Adapun jenis-jenis valuta asing ada 4 macam, yaitu:
 Transaction Spot (transaksi spot),
 Forward transaction (Trasaksi berjangka).
 Swap trasaction (Transaksi swap),
 Transaksi option
Dalam perspektif ulama fiqh transaksi valas harus memenuhi beberapa syarat, yaitu: Serah Terima Sebelum al-iftirak, al-Tamatsul (Sama rata), tidak terdapat akad tersebut Khiyar al-Syart, harus di bayar dengan tunai.

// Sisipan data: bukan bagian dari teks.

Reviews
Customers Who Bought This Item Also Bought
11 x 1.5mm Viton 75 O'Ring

Dasar hukum al-Sarf dalam Islam terdapat dalam al-Quran surat al-Baqarah ayat 275, hadits yang diriwayatkan oleh Imam Bukhari dan hadits-hadits yang lain, serta fatwa Dewan Syari’ah Nasional dan Majelis Ulama Indonesia (MUI) dalam Rapat Pleno di Jakarta pada hari Kamis, 14 Muharam 1423 H/28 Maret 2002 dengan Surat dari Pimpinah Unit Usaha Syariah Bank BNI No. UUS/2/878.






DAFTAR PUSTAKA
Ad-Duwaisy, Ahmad bin ‘Abdurrazzaq. 2005. Fatwa-fatwa jual Beli. Bogor: Pustaka Imam Syafi’i.

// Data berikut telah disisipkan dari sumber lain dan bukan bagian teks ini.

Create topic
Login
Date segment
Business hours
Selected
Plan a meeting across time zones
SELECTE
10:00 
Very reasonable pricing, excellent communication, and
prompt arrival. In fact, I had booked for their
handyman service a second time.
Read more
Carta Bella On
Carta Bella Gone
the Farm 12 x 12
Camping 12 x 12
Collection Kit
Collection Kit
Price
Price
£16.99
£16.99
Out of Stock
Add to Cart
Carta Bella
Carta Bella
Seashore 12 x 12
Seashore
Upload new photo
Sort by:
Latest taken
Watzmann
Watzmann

Al-Bukhari, ‘Abd Allah Muhammad ibn Ismail. Shahih al-Bukhari. Beirut: Dar al-Fikr, 1991.
an-Nabhani, Taqyuddin. 1996. Membangun Sistem Ekonomi Alternatif Perspefektif Islam. Surabaya: Risalah Gusti
Berlianta, Heli Charisma. 2005. Mengenal valuta asing. Yogyakarta: Gadjah Mada University Press.
Sjahdiyni, Sutan Remy. 1999. Perbankan Islam dan Kedudukannya dalam Tata Hukum Perbankan Indonesia. Jakarta: Pustaka Utama Grafiti.
Susanto, Ivan. 2007. Forex trading. Yogyakarta: Andi Offset.